### STATED PROBLEM
Extract the lines below and repeat them word for word, leaving out the pictures.

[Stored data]
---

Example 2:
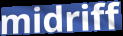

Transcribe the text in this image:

midriff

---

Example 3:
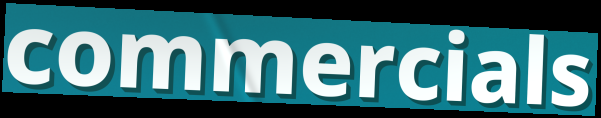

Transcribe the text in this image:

commercials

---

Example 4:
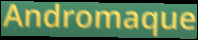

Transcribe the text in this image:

Andromaque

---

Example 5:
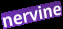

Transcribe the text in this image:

nervine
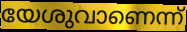
യേശുവാണെന്ന്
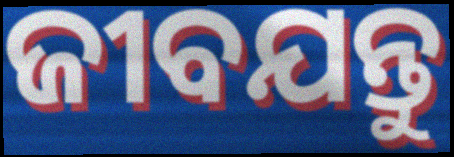
ଜୀବଯନ୍ତୁ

### RESULT
---

Example 2:

Transcribe the text in this image:

midriff

---

Example 3:

Transcribe the text in this image:

commercials

---

Example 4:

Transcribe the text in this image:

Andromaque

---

Example 5:

Transcribe the text in this image:

nervine
യേശുവാണെന്ന്
ଜୀବଯନ୍ତୁ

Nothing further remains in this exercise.